The rebuttal to this, which I subscribe to, is that the award at issue is not "Most Valuable Pitcher," it is the Cy Young award for the best pitcher in the American League. The honor is entirely performance-based and Felix out-performed Sabathia in every category except wins, the statistic most out of a starting pitcher's direct control. Sabathia did not win more games because he out-pitched Felix, he won more games because the offensive support he received was exponentially better. To designate C.C. Sabathia as the AL's Cy Young would be to give the award not to the player who pitched the best but to the player who pitched for the team with the best offense.

The best pitcher in the American League was Felix Hernandez.

Felix Hernandez is the American League Cy Young.

Sunday, November 14, 2010

Regulation's Additional Cost

Undoubtedly it is the case, yet scarcely remarked upon -- except by Adam Smith-- that the more plentiful state regulations are -- and the more invasive they are -- the more incentive there exists for affected parties to find any and all means available to shirk the burdens of those sanctions.

Herein is an additional cost upon the public. Not only are its resources being directly taxed by the arm of the state and its extended reach, but its actual treasury is being drained by the additional costs of enforcing taxation (direct or indirect) that the affected citizenry has increased interest to avoid.

The rule of thumb is simple: the more burdensome a cost-by-regulation is the more those touched by it will try to avoid it and the more the state will then have to expend enforcing it.

Saturday, November 13, 2010

The Modern Obelisk

In ancient times the monuments rulers constructed to mark their authority, legacy, and (ultimately) their vanity were actual monuments, notable in some combination for their size, architectural ingenuity, and ornate design. Think of Djedefre's pyramid, Trajan's column, Justinian's Hagia Sophia.

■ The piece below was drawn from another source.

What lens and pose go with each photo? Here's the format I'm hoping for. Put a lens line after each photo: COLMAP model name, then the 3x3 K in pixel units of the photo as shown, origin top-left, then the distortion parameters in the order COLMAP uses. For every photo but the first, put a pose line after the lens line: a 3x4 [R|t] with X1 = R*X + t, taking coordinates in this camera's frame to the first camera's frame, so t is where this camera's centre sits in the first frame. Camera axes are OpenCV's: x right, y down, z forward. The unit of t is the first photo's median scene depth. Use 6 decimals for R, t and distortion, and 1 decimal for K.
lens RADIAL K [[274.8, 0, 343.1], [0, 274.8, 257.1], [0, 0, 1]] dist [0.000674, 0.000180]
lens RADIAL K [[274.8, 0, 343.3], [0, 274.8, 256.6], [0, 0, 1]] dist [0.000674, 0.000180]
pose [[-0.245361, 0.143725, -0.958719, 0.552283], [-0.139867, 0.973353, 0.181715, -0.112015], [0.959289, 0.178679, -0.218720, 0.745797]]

The commensurate constructions of today's rulers are not of such tangible stone, though every bit as large and lasting. The modern obelisks are massive social programs that are just as overwhelming, just as burdensome to the populace upon whose backs they are constructed, and just as permanent. Think in this turn of Franklin Roosevelt's New Deal, Lyndon Johnson's Great Society, and now Barack Obama's health-care "reform."

The only real difference between the ancient and modern is that the latter is still taxing the resources of the public--and will be for quite sometime.